The first skydiving job you can get is as a packer of parachutes at a busy center. That takes the ability to pack parachutes (including the big tandem ones) reasonably quickly and very accurately. Practice, practice, practice. And you can practice on old, ragged-out parachutes that no one wants. There are non-jumpers who are packers. If you like physical work, it can be one of the most profitable DZ jobs, because it's piecework, and few people actively like packing. But you're not jumping during the busy days, because, well, you're packing other people's parachutes (and getting paid for it).

In Great Britain, I think most of the DZs are largely (though not entirely) seasonal; i.e. the jumping activity is less during unpleasant weather, so if you want to be only a professional skydiver, you might have to move elsewhere. I'm in the US, so I don't know about specific licenses or which DZs etc.

Work instructions:
Transcribe the passage on skydiving jobs above word for word, from start to finish. The rows that come next have nothing to do with the passage on skydiving jobs.

Collected data:

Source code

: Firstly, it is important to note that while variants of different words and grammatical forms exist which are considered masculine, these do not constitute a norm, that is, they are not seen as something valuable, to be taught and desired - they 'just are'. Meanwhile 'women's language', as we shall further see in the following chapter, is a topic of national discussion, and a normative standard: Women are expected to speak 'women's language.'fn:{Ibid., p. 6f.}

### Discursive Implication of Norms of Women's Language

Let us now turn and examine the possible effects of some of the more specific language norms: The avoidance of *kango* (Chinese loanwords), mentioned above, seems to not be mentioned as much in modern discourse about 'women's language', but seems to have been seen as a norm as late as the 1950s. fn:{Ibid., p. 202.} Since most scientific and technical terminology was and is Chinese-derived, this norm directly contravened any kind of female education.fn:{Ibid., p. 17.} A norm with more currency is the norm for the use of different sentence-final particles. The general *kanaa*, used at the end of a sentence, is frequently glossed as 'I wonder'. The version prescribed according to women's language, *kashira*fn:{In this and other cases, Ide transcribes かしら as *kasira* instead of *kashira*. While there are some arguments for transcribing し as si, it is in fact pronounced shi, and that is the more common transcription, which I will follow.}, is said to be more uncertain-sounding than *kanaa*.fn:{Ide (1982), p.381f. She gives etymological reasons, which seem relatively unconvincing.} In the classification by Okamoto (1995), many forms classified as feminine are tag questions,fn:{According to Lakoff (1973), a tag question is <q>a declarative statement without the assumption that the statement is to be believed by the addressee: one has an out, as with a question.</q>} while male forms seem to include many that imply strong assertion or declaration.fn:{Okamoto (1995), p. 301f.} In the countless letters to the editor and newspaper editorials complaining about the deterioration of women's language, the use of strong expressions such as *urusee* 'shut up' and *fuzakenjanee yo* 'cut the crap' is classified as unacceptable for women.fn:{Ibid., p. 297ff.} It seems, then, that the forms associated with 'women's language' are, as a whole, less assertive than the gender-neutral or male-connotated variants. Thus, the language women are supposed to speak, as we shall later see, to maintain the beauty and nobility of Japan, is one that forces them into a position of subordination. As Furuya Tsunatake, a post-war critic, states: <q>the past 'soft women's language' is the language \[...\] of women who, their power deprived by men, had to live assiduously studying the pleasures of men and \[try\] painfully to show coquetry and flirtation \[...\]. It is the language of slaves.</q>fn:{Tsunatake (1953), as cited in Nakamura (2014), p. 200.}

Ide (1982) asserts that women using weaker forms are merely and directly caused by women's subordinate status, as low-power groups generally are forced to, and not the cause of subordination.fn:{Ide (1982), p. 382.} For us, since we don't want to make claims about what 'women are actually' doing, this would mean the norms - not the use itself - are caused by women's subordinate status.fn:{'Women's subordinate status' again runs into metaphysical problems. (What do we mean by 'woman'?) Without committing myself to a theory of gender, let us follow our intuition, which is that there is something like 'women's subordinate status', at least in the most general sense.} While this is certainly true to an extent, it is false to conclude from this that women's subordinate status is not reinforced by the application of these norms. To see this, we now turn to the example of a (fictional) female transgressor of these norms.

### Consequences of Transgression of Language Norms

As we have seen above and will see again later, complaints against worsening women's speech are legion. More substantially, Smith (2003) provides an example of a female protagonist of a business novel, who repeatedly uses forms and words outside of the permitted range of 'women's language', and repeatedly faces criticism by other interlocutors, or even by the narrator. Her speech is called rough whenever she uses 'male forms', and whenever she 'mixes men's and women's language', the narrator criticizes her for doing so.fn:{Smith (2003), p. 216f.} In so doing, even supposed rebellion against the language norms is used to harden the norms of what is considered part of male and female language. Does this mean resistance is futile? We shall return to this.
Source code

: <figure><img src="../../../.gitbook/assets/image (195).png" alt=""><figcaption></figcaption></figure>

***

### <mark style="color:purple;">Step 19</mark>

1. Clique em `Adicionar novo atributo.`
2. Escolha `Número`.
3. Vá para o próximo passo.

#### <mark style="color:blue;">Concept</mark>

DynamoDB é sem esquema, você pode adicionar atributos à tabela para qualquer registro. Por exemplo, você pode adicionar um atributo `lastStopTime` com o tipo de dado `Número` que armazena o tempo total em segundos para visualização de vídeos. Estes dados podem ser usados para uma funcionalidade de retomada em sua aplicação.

Output of the exercise:
The first skydiving job you can get is as a packer of parachutes at a busy center. That takes the ability to pack parachutes (including the big tandem ones) reasonably quickly and very accurately. Practice, practice, practice. And you can practice on old, ragged-out parachutes that no one wants. There are non-jumpers who are packers. If you like physical work, it can be one of the most profitable DZ jobs, because it's piecework, and few people actively like packing. But you're not jumping during the busy days, because, well, you're packing other people's parachutes (and getting paid for it).

In Great Britain, I think most of the DZs are largely (though not entirely) seasonal; i.e. the jumping activity is less during unpleasant weather, so if you want to be only a professional skydiver, you might have to move elsewhere. I'm in the US, so I don't know about specific licenses or which DZs etc.